# [Text under study]
=== Begin Enclosure ===
When cleaning messy data, we rarely get everything right on the first try. In the earlier chapters of this lesson, we:

  • Removed extra details from the ArtistBio column.
  • Split the column into separate parts, such as nationality.
  • Applied clustering to standardize values.
  • Reconciled artist names against an external authority.

All of these steps helped us improve our dataset. But what if, after clustering, we realize that some merges were wrong? Or what if we decide later that splitting the ArtistBio column at commas wasn’t the best idea? Instead of starting all over again, OpenRefine allows us to step backwards and explore different alternatives.

Undo/Redo


On the left-hand side of the OpenRefine interface, you will find the Undo/Redo panel. This panel lists every action you have taken since the project was created. Each action has a short label, such as “Text transform on 2000 cells… or “Split multu-valued cells in column nationality”.

  1. Click on the Undo/Redo tab in the left sidebar.
  2. You will see a list of all your steps in order. The most recent one is at the bottom.
  3. By selecting an earlier step in the list, you can roll the dataset back to exactly how it looked at that moment.

This is like having a time machine for your dataset: you can test transformations freely without the fear of making permanent mistakes. And if you change your mind, you can always jump back to any earlier state.

Example: After splitting the ArtistBio column into multiple parts, you might notice that the country information was separated cleanly, but the century data became fragmented and less useful. Using Undo/Redo, you can jump back to the step before the split and try a different approach.

Exporting and Importing Workflows


Undo/Redo does more than let you move backwards. It also keeps track of your entire cleaning process as a set of instructions. OpenRefine can export these instructions as a JSON file. This file is not the cleaned data itself, but the recipe of how the cleaning was done with the used data.
=== End Enclosure ===
# [Records supplied]
=== Begin Enclosure ===
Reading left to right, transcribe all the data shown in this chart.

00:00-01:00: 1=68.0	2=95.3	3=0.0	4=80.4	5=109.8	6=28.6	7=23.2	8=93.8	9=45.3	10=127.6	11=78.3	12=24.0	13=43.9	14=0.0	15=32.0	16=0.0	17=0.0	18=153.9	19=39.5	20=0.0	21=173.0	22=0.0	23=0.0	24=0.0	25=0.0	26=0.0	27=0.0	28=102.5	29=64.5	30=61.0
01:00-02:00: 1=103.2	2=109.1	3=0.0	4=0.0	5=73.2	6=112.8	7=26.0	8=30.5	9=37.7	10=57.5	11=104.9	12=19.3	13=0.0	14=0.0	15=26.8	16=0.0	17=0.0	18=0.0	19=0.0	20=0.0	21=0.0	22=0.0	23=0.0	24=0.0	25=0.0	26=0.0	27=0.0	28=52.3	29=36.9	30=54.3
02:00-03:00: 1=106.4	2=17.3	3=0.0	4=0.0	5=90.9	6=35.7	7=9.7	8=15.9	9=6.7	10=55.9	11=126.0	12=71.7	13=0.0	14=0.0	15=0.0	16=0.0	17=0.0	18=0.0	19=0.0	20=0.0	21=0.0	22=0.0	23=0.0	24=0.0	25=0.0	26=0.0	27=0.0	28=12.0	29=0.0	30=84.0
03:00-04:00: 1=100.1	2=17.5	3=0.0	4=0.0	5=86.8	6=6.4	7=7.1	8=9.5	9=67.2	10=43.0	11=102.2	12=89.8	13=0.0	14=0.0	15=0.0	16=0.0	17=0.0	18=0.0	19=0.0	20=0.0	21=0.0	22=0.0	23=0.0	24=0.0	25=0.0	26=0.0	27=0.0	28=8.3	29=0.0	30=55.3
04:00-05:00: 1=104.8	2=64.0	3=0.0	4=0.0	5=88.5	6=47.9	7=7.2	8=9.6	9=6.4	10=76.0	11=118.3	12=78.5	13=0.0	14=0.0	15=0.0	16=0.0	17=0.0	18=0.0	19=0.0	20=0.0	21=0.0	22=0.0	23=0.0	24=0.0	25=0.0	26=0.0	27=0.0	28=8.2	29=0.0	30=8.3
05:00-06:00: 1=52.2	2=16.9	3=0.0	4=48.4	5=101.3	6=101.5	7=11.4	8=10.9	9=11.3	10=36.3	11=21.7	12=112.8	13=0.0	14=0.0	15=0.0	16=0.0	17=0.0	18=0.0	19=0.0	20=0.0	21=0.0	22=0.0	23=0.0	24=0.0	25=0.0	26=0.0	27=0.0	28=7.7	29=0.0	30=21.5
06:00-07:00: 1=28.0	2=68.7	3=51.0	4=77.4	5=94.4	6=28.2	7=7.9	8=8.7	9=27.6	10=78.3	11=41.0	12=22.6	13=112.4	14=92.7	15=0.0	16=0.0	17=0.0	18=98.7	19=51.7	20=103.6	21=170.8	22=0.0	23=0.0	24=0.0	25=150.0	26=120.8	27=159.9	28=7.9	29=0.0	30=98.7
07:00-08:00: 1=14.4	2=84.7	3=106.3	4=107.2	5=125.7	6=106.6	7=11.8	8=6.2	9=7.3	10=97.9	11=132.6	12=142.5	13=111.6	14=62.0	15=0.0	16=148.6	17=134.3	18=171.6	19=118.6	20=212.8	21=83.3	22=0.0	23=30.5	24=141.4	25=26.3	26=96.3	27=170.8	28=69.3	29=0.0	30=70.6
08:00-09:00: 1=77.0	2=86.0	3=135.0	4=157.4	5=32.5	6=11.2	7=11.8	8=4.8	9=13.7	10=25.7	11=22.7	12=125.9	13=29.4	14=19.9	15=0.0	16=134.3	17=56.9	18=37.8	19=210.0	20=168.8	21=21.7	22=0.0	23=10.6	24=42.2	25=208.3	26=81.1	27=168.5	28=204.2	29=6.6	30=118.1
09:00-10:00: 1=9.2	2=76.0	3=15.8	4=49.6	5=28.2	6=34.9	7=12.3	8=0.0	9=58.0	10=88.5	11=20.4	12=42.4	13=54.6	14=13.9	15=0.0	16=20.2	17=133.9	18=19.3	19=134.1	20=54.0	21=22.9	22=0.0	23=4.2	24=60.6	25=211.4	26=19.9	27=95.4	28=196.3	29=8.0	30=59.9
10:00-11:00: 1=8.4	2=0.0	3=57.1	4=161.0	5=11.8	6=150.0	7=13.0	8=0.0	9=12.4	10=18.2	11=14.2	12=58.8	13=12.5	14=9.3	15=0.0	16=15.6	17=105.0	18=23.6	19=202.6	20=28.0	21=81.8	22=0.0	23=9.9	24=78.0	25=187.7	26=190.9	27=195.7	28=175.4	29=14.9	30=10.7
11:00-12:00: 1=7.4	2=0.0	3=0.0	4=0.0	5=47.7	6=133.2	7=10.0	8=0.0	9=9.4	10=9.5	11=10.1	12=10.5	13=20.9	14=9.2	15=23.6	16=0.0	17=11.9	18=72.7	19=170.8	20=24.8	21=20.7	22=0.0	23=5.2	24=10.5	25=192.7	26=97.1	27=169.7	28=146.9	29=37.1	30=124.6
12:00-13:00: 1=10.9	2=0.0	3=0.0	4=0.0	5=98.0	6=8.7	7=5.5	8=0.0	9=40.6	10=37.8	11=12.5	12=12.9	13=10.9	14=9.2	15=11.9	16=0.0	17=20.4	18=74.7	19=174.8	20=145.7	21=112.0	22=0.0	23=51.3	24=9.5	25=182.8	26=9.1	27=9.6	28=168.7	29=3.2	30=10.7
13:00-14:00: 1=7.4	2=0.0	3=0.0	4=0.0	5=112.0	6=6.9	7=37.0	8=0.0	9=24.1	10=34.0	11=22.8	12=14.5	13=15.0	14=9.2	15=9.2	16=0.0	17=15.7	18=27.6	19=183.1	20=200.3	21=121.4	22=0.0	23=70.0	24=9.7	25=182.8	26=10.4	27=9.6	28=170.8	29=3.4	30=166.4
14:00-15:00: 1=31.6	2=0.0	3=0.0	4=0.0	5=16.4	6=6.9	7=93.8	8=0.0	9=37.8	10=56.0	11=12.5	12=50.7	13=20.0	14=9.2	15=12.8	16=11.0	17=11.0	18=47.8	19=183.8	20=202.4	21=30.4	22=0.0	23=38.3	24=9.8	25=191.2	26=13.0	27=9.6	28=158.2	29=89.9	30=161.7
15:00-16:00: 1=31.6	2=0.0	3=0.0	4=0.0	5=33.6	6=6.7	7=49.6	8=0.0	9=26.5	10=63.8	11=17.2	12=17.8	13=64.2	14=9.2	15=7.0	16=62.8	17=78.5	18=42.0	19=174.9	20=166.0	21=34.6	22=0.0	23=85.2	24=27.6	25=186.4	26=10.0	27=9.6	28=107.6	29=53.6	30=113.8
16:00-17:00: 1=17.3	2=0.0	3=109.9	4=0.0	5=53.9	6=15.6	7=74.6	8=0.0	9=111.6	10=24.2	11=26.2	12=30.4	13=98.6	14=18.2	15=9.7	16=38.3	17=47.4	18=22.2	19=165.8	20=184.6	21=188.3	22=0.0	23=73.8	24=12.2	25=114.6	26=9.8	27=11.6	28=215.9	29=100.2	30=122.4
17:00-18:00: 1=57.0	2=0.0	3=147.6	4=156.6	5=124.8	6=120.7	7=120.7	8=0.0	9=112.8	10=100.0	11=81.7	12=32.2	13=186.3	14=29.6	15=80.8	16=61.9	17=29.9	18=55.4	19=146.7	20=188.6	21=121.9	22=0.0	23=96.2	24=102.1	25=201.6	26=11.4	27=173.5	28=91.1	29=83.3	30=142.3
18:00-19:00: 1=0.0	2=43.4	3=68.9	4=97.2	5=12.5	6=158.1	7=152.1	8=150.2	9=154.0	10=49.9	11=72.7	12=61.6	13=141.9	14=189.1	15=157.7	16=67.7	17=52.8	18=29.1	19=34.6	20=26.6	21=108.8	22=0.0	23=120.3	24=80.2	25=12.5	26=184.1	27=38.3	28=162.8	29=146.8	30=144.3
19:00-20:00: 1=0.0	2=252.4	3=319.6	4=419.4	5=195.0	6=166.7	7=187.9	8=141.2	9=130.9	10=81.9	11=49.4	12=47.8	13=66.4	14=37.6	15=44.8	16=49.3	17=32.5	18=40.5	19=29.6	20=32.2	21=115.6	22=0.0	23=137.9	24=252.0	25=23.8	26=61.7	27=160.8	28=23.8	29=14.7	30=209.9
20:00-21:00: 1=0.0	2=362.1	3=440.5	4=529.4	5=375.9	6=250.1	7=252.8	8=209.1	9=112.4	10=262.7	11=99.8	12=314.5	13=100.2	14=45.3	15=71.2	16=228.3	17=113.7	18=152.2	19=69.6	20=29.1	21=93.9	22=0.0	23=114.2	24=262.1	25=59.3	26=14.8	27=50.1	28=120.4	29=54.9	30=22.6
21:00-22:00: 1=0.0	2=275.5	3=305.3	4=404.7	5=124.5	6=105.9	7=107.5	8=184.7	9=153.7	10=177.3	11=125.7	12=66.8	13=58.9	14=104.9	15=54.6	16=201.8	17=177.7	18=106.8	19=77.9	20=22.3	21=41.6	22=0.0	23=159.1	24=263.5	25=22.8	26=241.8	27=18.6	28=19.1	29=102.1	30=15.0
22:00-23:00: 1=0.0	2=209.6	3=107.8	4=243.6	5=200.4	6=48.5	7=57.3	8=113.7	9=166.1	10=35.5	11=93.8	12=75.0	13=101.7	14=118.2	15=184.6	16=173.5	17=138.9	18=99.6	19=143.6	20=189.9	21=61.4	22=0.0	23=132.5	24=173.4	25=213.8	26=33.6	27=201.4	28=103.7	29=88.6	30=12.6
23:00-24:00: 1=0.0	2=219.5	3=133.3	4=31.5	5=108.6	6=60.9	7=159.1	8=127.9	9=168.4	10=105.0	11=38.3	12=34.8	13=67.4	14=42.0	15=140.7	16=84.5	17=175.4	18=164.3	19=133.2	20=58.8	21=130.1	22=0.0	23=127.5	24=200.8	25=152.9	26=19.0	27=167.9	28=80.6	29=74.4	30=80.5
=== End Enclosure ===
# [Work order 1]
Answer these questions from the OpenRefine lesson text:
(a) On which side of the OpenRefine interface is the Undo/Redo panel?
(b) Where in the Undo/Redo list does the most recent step appear?
(c) In what file format can OpenRefine export the cleaning instructions?
# [Work order 2]
In one to three sentences, explain why the OpenRefine lesson text says you can test transformations without fear of making permanent mistakes.
# [Work order 3]
Please carry on the OpenRefine lesson text from the point where it stops.

# [Answer section 1]
(a) The left-hand side.
(b) At the bottom.
(c) JSON.

# [Answer section 2]
The Undo/Redo panel lists every action taken since the project was created. Selecting an earlier step rolls the dataset back to exactly how it looked at that moment, so you can always jump back to any earlier state.

# [Answer section 3]
  1. Go to the Undo/Redo panel.
  2. Click on the link Extract….
  3. A dialog will open showing all the steps in JSON format. You can select which steps to include.
  4. Click Copy to clipboard or save the JSON to a file.

Later, you or someone else can import this workflow into another OpenRefine project:

  1. In the Undo/Redo panel of the other project, click Apply….
  2. Paste the JSON recipe or upload the file.
  3. OpenRefine will replay the exact same steps on the new dataset.

This feature is especially powerful in humanities research, where transparency and reproducibility are essential. Instead of describing vaguely what was done, we can share the precise workflow that produced our dataset. Other researchers can review it, replicate it, or adapt it to their own data.

Callout

Callout: Workflows as Reusable Recipes

Think of Undo/Redo export files as recipes. Just like a recipe tells you how to combine ingredients to bake a cake, an OpenRefine workflow tells you how to transform raw data into a cleaned dataset. If you don’t like the taste, you can always tweak the recipe.

Key Points
  • OpenRefine records every transformation you make.
  • The Undo/Redo panel lets you move backward and forward through your cleaning process.
  • Workflows can be exported as JSON and reapplied to other projects, ensuring transparency and reproducibility.